Unrealistically high expectations (e.g., +50%) lead to missing out on actionable results, whilst unreasonably low expectations (e.g., +0.01%) can lead to implementing a new version despite insignificant benefits.
This is why defining these hypotheses, metrics of success, and expectations, is best performed by an expert multi-disciplinary team in possession of all relevant data.
Once the null and alternative hypotheses are set, we can apply statistical methods to estimate how many users per group are required to detect differences (assuming they exist).
For example, suppose we expect to see an increase of over 10% in challenge completion relative to the current game challenge completion rate. In that case, we can use the ABexp function Sample Size Determination (SSD). The library will perform Power Calculation and provide the minimal number of users to include in each group to ensure a reasonable probability of observing the possible differences. Commonly, this probability is set at 80%, but higher values can be used (e.g., 90%).
We define the test duration in terms of weeks/days and set the start and end date of the experiment. This phase requires taking into consideration the number of eligible users available on our platform on a daily basis.
Control and Test(s) groups are defined using the ABexp Allocation module. That module either randomly allocates users to groups (aka “complete randomization”) or uses a more sophisticated approach that also randomly allocates users but accounts for specific user characteristics (aka “block randomization”). Defining homogeneous groups and avoiding any bias is crucial to ensure the experiment’s success.
Run the A/B test
Once all the above is ready, you can start the A/B test itself. This consists in presenting the new version to the test group, monitoring the control group, and collecting the data.
These two statistical approaches have been used for decades, and the essential differences between them are briefly summarized below.
The Frequentist approach is based on the repetition of an event and whether such occurrence looks extreme under the scenario that the two groups are similar (null hypothesis). Specifically, the Frequentist method calculates the p-value, which is the probability of observing a result at least as extreme as the data under the null hypothesis. When the p-value is smaller than 5%, we reject the null hypothesis and conclude that there is a difference between the two groups. When the p-value is greater than 5%, no conclusion can be made (i.e., there might be no difference, or the information in the data is insufficient to detect this difference).
The Frequentist approach also considers the population parameter for each variant as an unknown constant, with assumptions about the data distribution.

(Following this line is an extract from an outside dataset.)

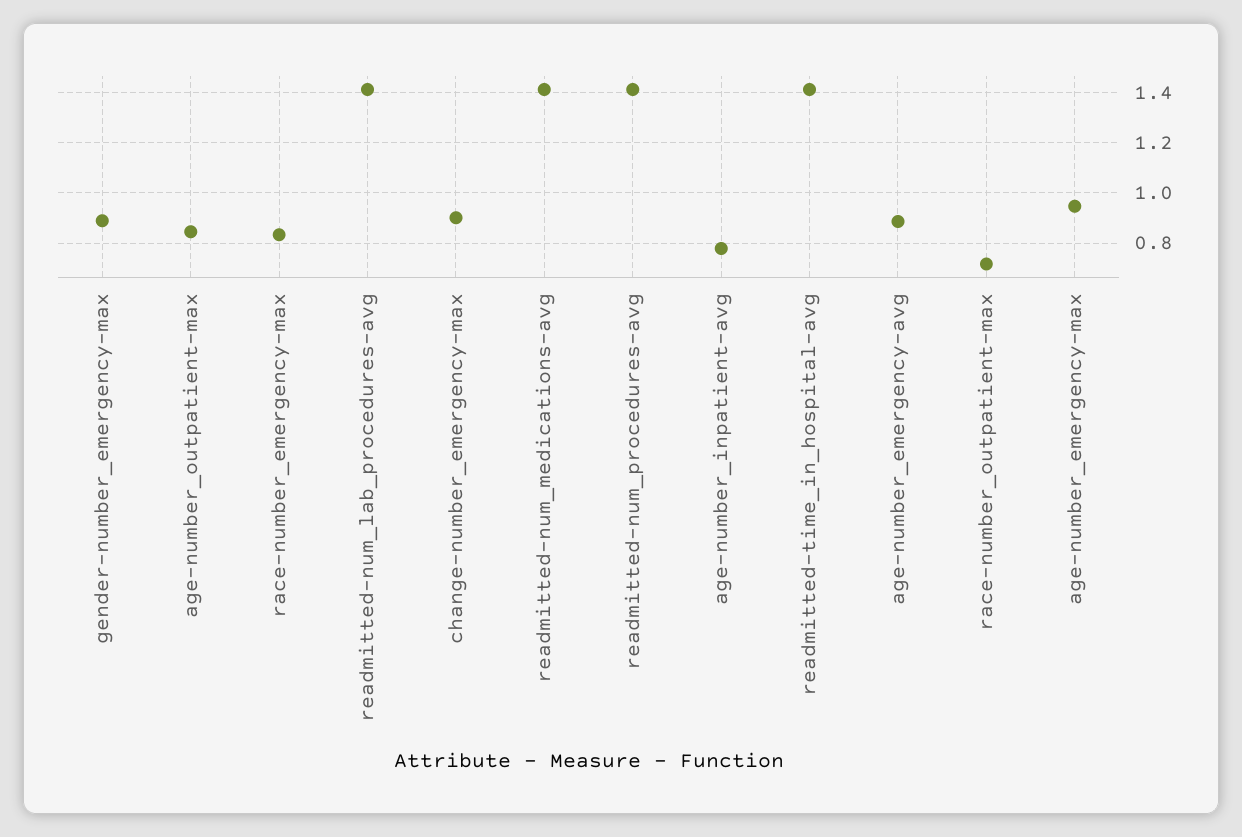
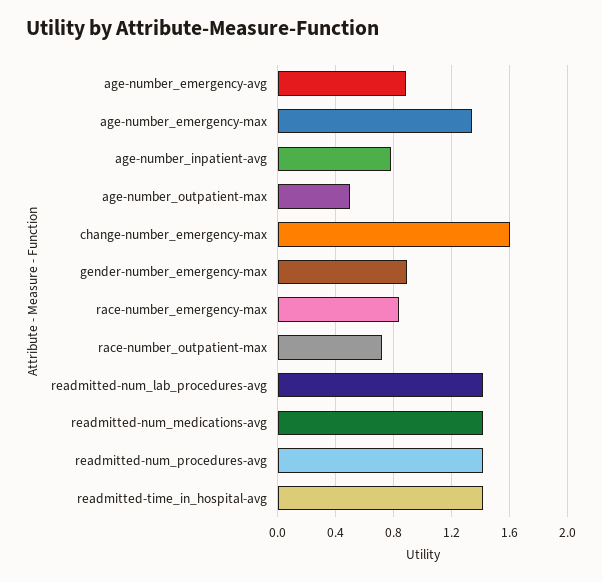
age-number_outpatient-max: 0.85 -> 0.5
change-number_emergency-max: 0.9 -> 1.6
age-number_emergency-max: 0.95 -> 1.35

The Bayesian approach is more flexible regarding the underlying data properties because each parameter can be modeled as a random variable with some probability distribution (i.e., a belief, called prior probability).
For example, the alternative hypothesis relies on the belief that the new game challenge will yield +10% completion when compared to the old challenge. To test this belief, the A/B test generates data (i.e., the data provides evidence.) The Bayes’ rule computes the probability of the alternative hypothesis being true given the evidence (i.e., posterior probability). This probability may read like “in 96% of the cases, the new challenge has +10% more completion than the old game challenge.” Therefore, the new version yields significantly better in terms of the gameplay experience, as measured from challenge completion rates. Conversely, if the probability was close to 50%, the conclusion would be that the two-game versions yield similar experience.